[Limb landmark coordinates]
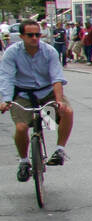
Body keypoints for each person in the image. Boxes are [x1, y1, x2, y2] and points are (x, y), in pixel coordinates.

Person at [0, 19, 74, 179]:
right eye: (30, 35)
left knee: (66, 112)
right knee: (21, 128)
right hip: (23, 94)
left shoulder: (49, 51)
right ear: (21, 36)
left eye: (37, 34)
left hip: (46, 92)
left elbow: (56, 78)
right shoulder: (12, 53)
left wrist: (59, 101)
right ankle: (24, 161)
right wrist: (6, 100)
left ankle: (59, 150)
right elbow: (6, 77)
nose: (34, 38)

Work to be completed. When you reproduce the entries above, keep every word exactly and leave out each picture.

Answer to the problem.
Body keypoints for each person in the image. Boxes are [x1, y1, x2, y2] and points are (x, y), in pixel coordinates.

Person at [0, 19, 74, 179]:
right eye: (30, 35)
left knee: (66, 112)
right knee: (21, 128)
right hip: (23, 94)
left shoulder: (49, 51)
right ear: (21, 36)
left eye: (37, 34)
left hip: (46, 92)
left elbow: (56, 78)
right shoulder: (12, 53)
left wrist: (59, 101)
right ankle: (24, 161)
right wrist: (6, 100)
left ankle: (59, 150)
right elbow: (6, 77)
nose: (34, 38)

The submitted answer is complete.